As of Aug. 23, lumber is $361 USD/1000 board feet. Record low was $111 in 1984.

Downie Timber is one of the main employers in Revelstoke, with up to 300 employees.

READ MORE: Revelstoke sawmill happy with new USMCA trade deal

While Woodman said the current economic climate is difficult, Downie is fortunate to have its fingers in multiple markets, such as the U.S., Ontario and Japan.

However, poor weather has led to decreased demand in Canada.

“Less than a month ago it was still raining in Ottawa and if it’s raining people aren’t outside enjoying their cedar decks. If you’re building a deck, you won’t be doing it if it’s raining,” said Woodman.

According to the Weather Network, July was one of the rainiest months in the last five years for Toronto.

Downie focuses on specialty products, such as lumber for decks, panels, and fencing. Cedar is the main type of wood for the company.

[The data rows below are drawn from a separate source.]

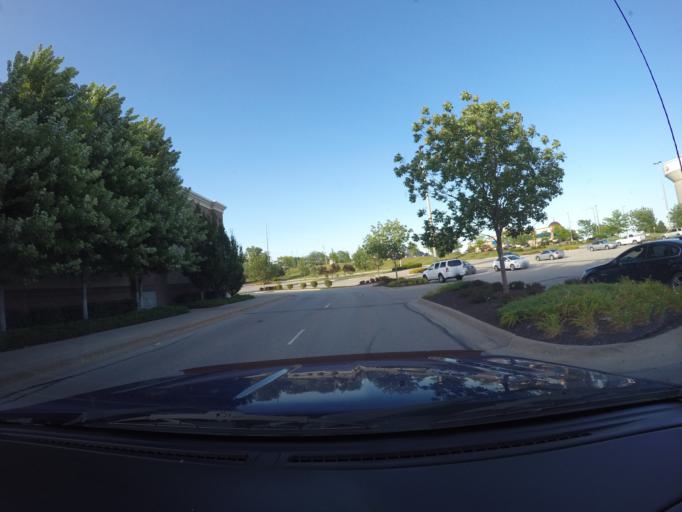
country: US
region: Kansas
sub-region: Wyandotte County
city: Edwardsville
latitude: 39.1271
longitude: -94.8223
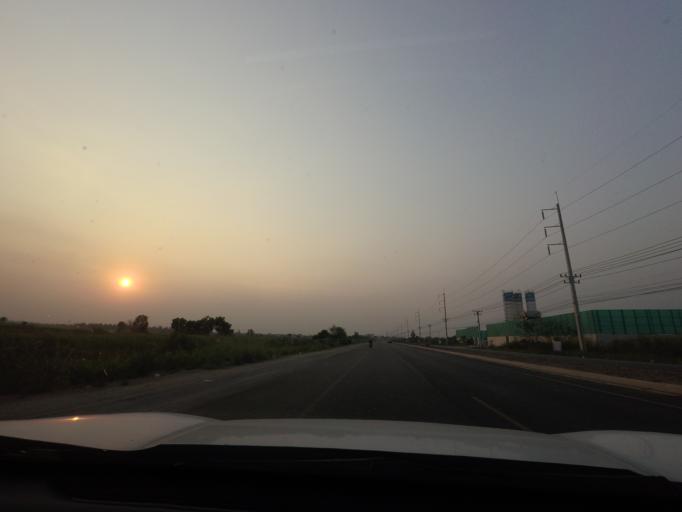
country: TH
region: Nakhon Nayok
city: Ongkharak
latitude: 14.1144
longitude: 101.0135
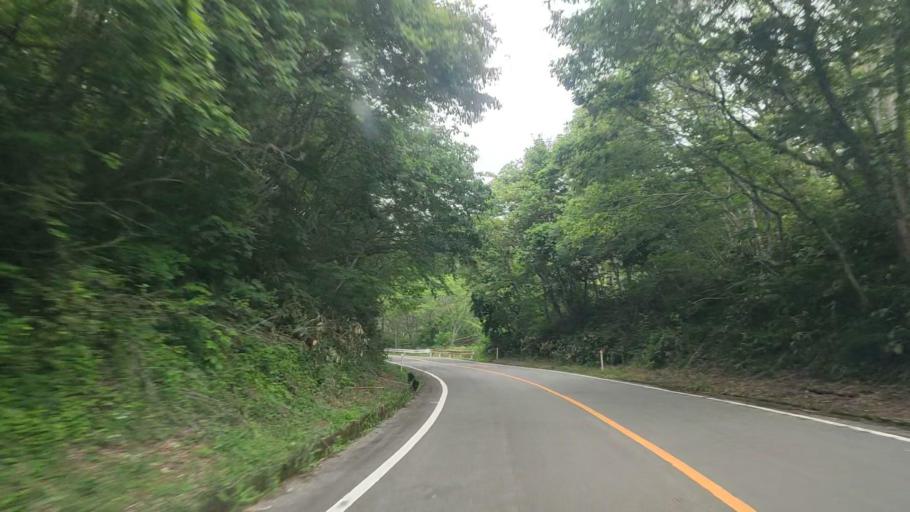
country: JP
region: Tottori
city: Kurayoshi
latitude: 35.3032
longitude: 133.6226
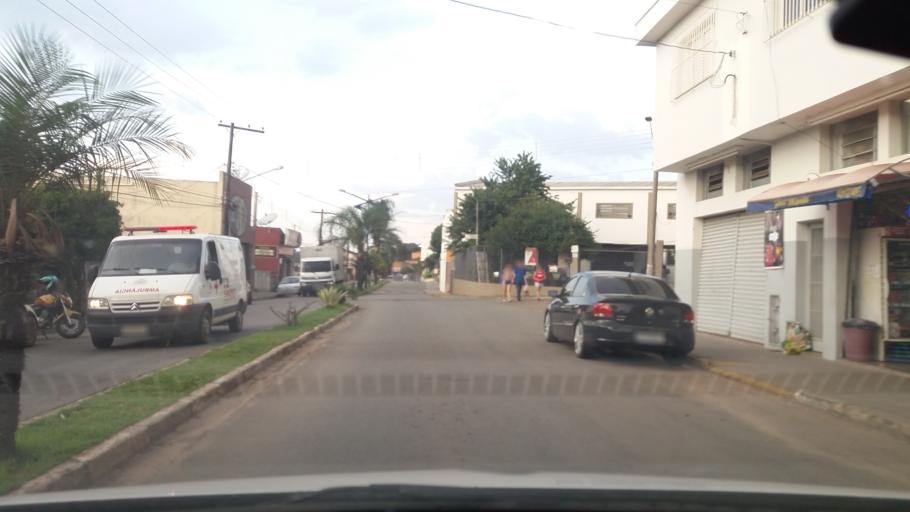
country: BR
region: Sao Paulo
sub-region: Bom Jesus Dos Perdoes
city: Bom Jesus dos Perdoes
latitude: -23.1384
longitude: -46.4665
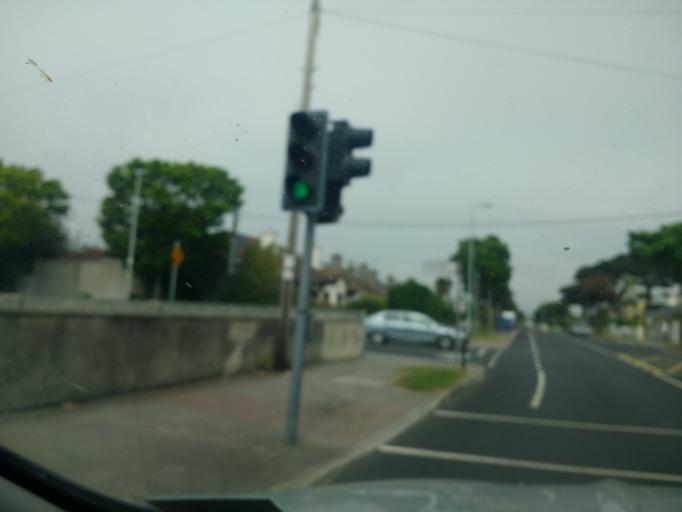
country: IE
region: Leinster
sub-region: Fingal County
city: Baldoyle
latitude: 53.3926
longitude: -6.1250
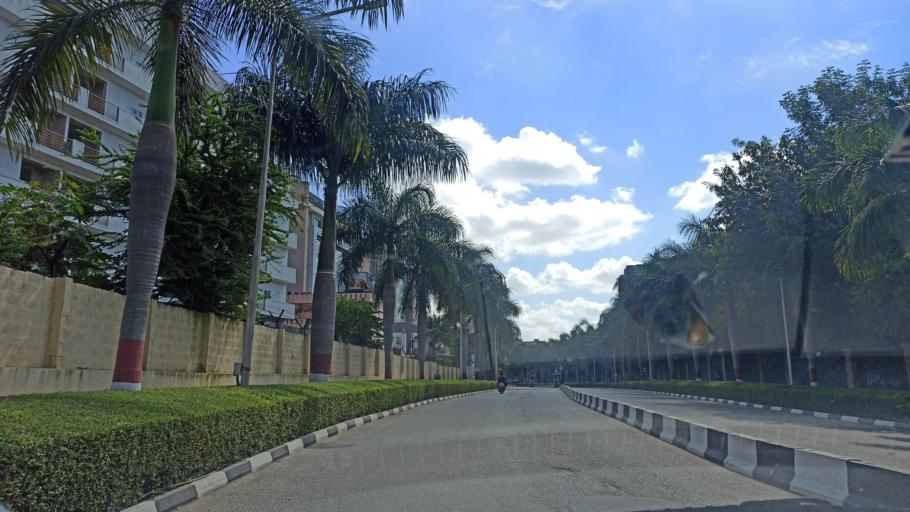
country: IN
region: Karnataka
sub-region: Bangalore Urban
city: Bangalore
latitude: 12.9270
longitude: 77.6858
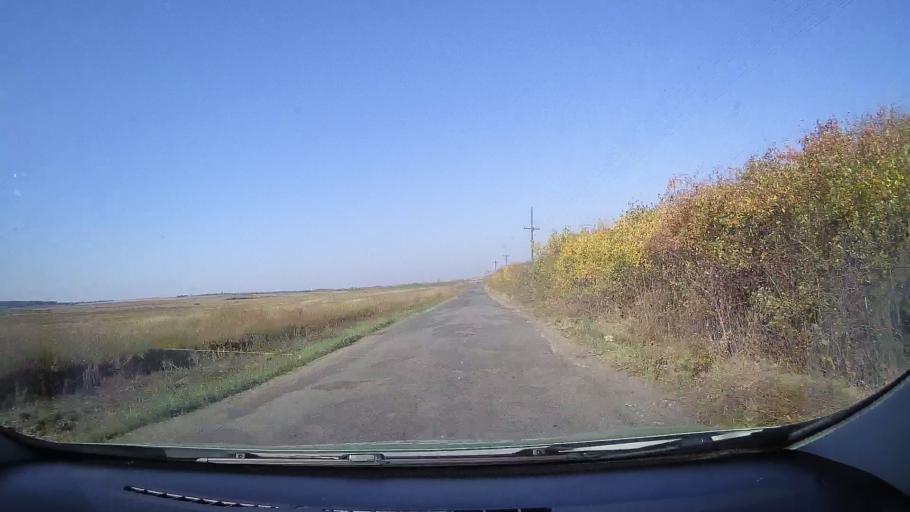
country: RO
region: Satu Mare
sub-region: Oras Tasnad
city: Tasnad
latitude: 47.4784
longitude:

Yet, Woodman said demand for cedar is low right now.

Therefore, the company is trying to increase cutting of hemlock and fir, which is selling. However, switching takes time. For example, roads need to be planned and built to areas with those species.

“We have to work with the best we have.”

Woodman said Downie is fairly adaptable and a market leader.

While Downie Timber is unlikely to close, it could happen.

“Now, we’re trying to build a business plan so it won’t happen. And I’m confident that it won’t. However, I’m sure the people in Quesnel thought the same. And then it did.”

He continued that many of the mill curtailments and closures are happening in remote, isolated and rural communities. Like Revelstoke.

“This situation should be a real eye opener.”

Other factors heavily impacting the forest industry include tariffs.

Since 2017, the U.S. has placed a 20 per cent tax on Canadian lumber. Woodman said the tariffs are crippling; costing the company millions.

“It’s money that could optimize the sawmill or find ways to get more value out of our lumber.”

He said 65 per cent of their cedar goes to the U.S.

In an email statement from Vanessa Adams, press secretary to the Minister of Natural Resources, she wrote, “Our government has and will continue to be there with our steadfast support for the sector, and for the thousands of workers and families that rely on the forest sector.”

She noted that the federal government has invested millions to support innovation in the forestry sector.

“Where they cut, we have invested; where they stepped back, we have stepped up to vigorously defend and advocate for our forest sector.”

In an email from the B.C. Ministry of Forests, they said the government will do everything they can to ensure support systems are in place on behalf of forestry workers to minimize curtailments and closures.

Woodman said after the September closure, the company does not have any more planned.